WHAT IS NEEDED. How many lines in the records contain the string "hashmap"? Reply with the number alone.

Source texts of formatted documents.
----------------
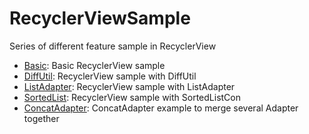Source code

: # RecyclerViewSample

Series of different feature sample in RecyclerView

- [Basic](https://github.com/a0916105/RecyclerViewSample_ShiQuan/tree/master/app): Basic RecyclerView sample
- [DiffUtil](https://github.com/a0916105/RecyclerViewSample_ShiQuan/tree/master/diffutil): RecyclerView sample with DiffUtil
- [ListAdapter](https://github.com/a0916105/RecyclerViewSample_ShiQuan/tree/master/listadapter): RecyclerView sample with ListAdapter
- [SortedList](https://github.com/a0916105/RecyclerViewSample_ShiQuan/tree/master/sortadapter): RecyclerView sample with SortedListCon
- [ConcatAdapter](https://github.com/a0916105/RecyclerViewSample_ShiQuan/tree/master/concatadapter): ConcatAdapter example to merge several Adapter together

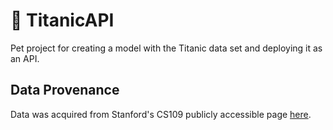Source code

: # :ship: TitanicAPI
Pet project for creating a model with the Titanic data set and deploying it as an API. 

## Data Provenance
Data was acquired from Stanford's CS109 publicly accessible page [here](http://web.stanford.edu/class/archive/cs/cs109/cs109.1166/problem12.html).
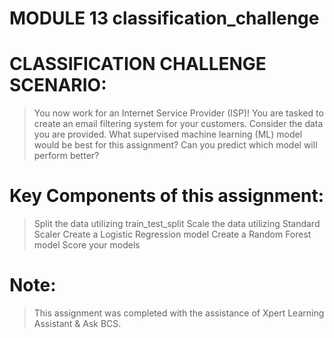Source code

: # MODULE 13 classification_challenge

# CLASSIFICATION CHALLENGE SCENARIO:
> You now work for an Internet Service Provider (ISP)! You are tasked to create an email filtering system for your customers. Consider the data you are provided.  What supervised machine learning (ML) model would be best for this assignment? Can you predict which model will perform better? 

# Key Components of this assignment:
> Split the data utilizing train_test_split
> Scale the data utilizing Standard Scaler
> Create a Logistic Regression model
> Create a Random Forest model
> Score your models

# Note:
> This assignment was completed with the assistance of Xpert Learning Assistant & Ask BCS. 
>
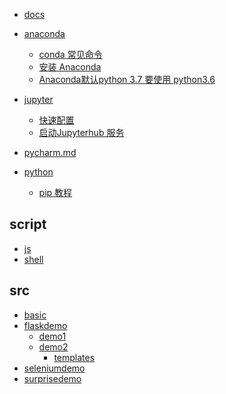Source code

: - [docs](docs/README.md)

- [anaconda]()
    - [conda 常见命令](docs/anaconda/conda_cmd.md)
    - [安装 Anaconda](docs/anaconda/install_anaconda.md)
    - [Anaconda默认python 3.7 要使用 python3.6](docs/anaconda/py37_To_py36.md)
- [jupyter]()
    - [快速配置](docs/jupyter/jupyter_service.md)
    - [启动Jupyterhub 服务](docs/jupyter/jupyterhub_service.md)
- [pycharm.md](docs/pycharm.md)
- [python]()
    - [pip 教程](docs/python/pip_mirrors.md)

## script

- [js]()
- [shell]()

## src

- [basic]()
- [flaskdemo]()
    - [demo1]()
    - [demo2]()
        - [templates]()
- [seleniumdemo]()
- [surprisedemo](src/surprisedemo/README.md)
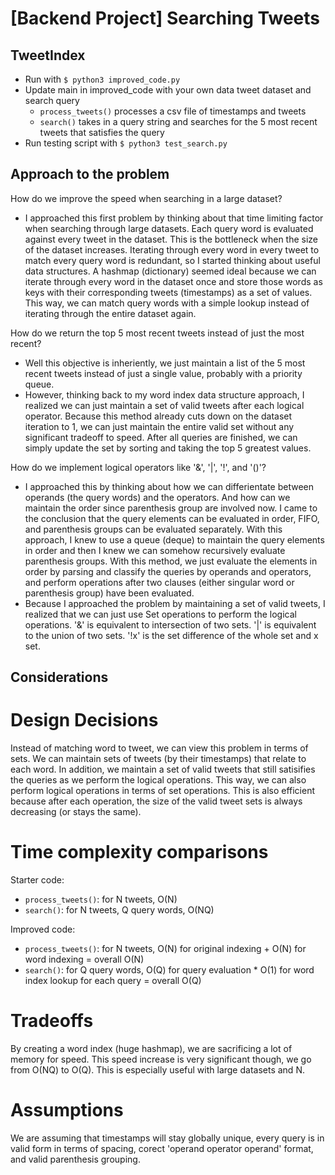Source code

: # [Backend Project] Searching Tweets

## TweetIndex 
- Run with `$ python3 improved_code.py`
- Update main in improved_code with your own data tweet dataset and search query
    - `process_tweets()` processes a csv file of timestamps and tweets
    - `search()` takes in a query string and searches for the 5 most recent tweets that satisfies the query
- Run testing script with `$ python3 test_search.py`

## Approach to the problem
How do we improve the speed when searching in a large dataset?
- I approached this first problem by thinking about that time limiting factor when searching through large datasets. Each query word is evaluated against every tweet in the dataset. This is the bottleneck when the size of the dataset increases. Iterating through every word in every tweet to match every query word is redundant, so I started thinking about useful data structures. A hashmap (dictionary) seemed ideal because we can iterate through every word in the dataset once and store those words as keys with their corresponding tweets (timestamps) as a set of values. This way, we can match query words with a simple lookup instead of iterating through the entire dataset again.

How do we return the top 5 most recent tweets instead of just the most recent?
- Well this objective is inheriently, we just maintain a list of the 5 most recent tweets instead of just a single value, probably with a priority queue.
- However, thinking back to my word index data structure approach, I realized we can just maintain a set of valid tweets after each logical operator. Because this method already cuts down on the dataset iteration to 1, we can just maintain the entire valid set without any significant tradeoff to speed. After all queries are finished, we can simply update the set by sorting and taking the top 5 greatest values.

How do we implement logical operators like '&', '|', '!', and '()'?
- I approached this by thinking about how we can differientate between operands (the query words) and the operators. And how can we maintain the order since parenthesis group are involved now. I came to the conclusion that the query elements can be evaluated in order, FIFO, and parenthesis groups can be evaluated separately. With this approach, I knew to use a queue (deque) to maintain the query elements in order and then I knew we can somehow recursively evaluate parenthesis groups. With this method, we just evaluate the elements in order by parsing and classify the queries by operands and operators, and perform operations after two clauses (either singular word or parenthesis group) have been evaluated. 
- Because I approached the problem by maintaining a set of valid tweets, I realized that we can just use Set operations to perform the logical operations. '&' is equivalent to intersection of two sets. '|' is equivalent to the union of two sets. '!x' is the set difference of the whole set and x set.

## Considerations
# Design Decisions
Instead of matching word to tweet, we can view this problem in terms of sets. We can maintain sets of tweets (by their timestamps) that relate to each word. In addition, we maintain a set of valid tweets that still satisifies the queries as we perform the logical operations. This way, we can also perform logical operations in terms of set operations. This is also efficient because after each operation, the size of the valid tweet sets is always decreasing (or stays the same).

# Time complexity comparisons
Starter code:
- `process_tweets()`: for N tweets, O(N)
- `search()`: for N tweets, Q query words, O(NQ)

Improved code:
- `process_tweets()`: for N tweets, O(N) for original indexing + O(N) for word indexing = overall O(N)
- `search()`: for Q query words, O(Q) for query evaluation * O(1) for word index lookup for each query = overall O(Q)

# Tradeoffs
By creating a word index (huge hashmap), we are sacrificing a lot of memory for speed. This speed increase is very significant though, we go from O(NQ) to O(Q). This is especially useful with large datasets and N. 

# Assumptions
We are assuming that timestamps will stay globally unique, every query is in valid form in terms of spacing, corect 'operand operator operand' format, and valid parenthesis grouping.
----------------
RESULT FOR THIS TASK. 2